Further, if they do not withdraw any positions, then it turns out that the chip is really in the plum.
My calculation is in the excel, enclosed. Maybe someone will check it out for fun.
My calculation is as follows.
Probability of take = 0.45. When you take it, the depo doubles. What is the probability that the virtual deposit will double 7 times (become equal to 128)? It is 0.45 ^ 7 (events are independent, rule of probability multiplication) = 0.003736695. If this happens, the profit will be 128 - 1 = 127. Real equals 127, to double it, the virtual deposit needs to be drained 127 times (not including the spread for the real).
According to Bernoulli's scheme.
We flip a coin 7 times (P for heads = 0.55; P for heads = 1 - 0.55 = 0.45). What is the probability that at least one tails will fall. This is the opposite of the event where no tails will fall - all heads will fall. Equals 1 - P of heads ^ 7 = 1 - 0.45 ^ 7 = 1 - 0.003736695 = 0.996263305.
Next, we repeat the series of 7 coin tosses 127 times.
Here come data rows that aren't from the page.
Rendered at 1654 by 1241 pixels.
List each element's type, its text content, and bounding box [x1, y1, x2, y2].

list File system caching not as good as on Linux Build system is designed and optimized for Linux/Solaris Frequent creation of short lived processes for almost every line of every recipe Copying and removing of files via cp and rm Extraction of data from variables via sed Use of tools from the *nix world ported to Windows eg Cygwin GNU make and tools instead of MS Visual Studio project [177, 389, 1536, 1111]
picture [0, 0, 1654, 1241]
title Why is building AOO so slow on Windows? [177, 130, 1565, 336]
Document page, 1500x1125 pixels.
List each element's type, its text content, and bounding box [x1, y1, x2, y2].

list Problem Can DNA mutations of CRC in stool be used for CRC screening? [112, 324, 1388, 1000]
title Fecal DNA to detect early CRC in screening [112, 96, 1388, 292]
Somehow we have to do the math...
it occurs to me that if a brokerage firm hedges by opening reverse positions on an exchange, they pay a commission
Ы? And why reverse?
I didn't think about it, but in any case it's the spread that's losing (this is not a statement, this is a belief imposed on me) )
ZZZY: otherwise it turns out the spread only drains reverse trades
ZZZY: the thought was not considered and vyplunta, if many lose, then why DC open hedging position in the same direction? The benefit is the difference in commission, they get more from the client than they give when they open (not a fact) a position. In this case, the option either do not open any positions or work against (just my thought).
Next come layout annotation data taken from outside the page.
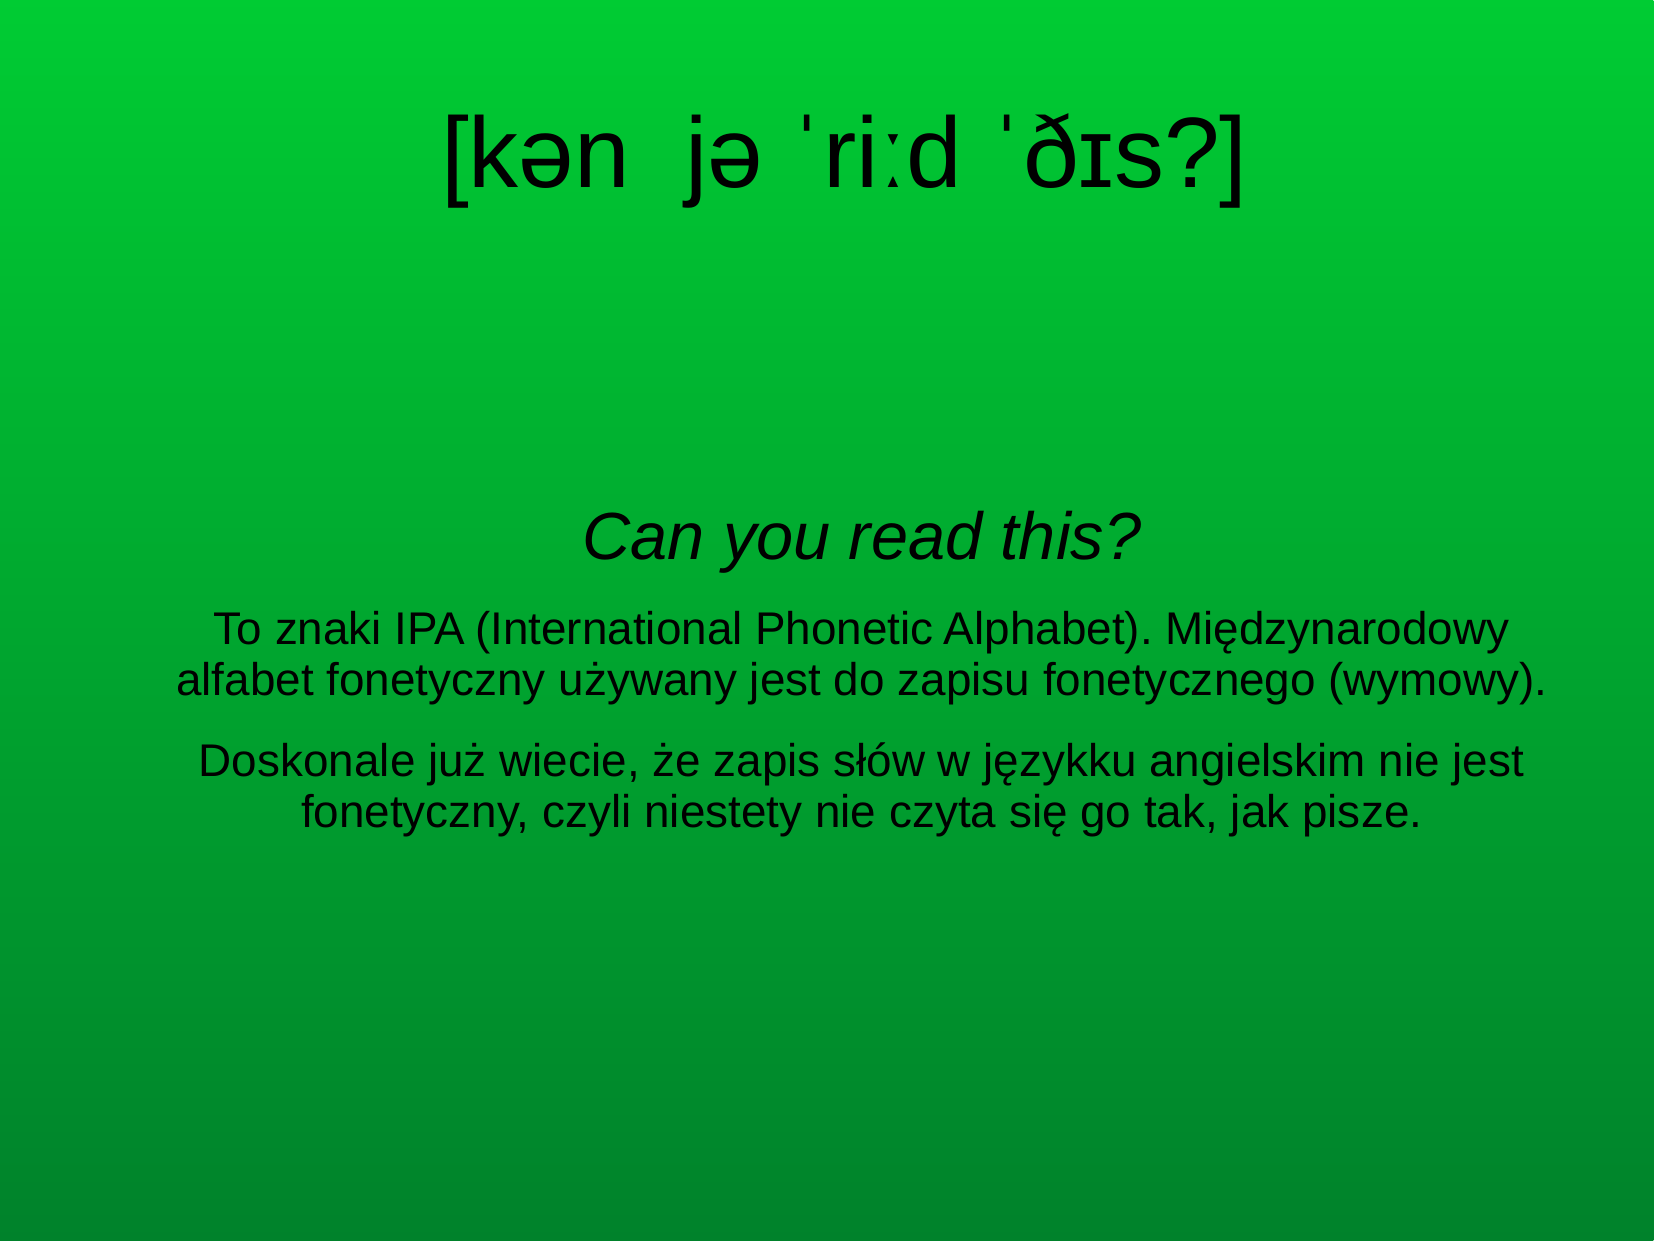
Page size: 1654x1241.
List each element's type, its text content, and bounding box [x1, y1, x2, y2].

title [kən jə ˈriːd ˈðɪs?] [82, 49, 1571, 257]
list Can you read this? To znaki IPA (International Phonetic Alphabet). Międzynarodowy alfabet fonetyczny używany jest do zapisu fonetycznego (wymowy). Doskonale już wiecie, że zapis słów w językku angielskim nie jest fonetyczny, czyli niestety nie czyta się go tak, jak pisze. [82, 290, 1571, 1109]
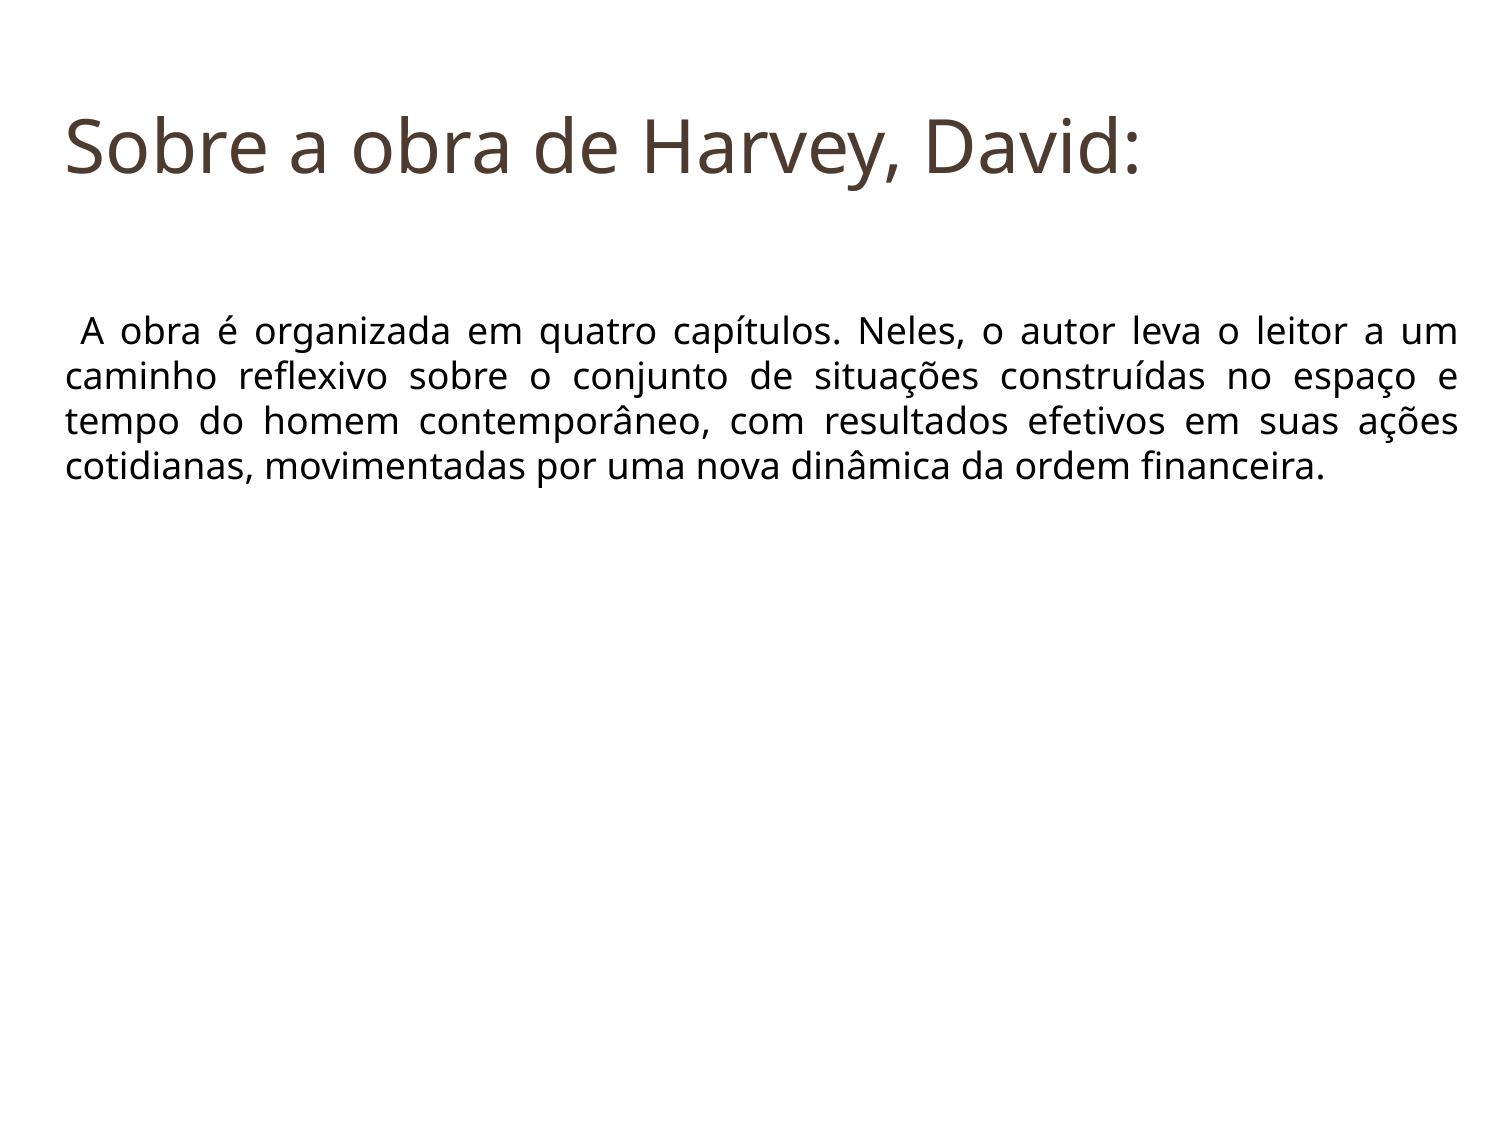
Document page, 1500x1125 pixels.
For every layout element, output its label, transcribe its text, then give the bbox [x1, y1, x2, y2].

But in any case it is the spread that makes you lose (this is not a statement, it is a belief imposed on me) )
No, why? It's enough to put all the losses into the final spread and keep a little for yourself :) .
Spread translates as something you spread on bread ))))
Spread is what you spread on bread ))))
Yeah, I calculated the impact of the spread on the real account (within the same system). It turns out that it makes the weather. The more steps of doubling the losing depo, the more spread eats up, and, for example, if spread is only 1% of passed corridor, then after 5 steps of doubling and 6th step of losing, the real account will not have +1 lost virtual, but -0,26. That is not even to the plus of the whole series. It gets worse from here. In short, the spread spoils the whole thing...
Yes, that's why I gave up martin.
SZS: we need as little open positions as possible, or rather we need a small turnover...
Yeah, that's why I gave up martin. Thank God it was stopped in time.
SZS: you need as few open positions as possible, or rather you need a small turnover
That's fantastic. In order to lose with small turnovers you need to guess the price direction, which is tautological for an earning EA.
The fastest way I cited is doubling the lot, losing on the first tails (or eagle) in the series. The rest is stretching the drain.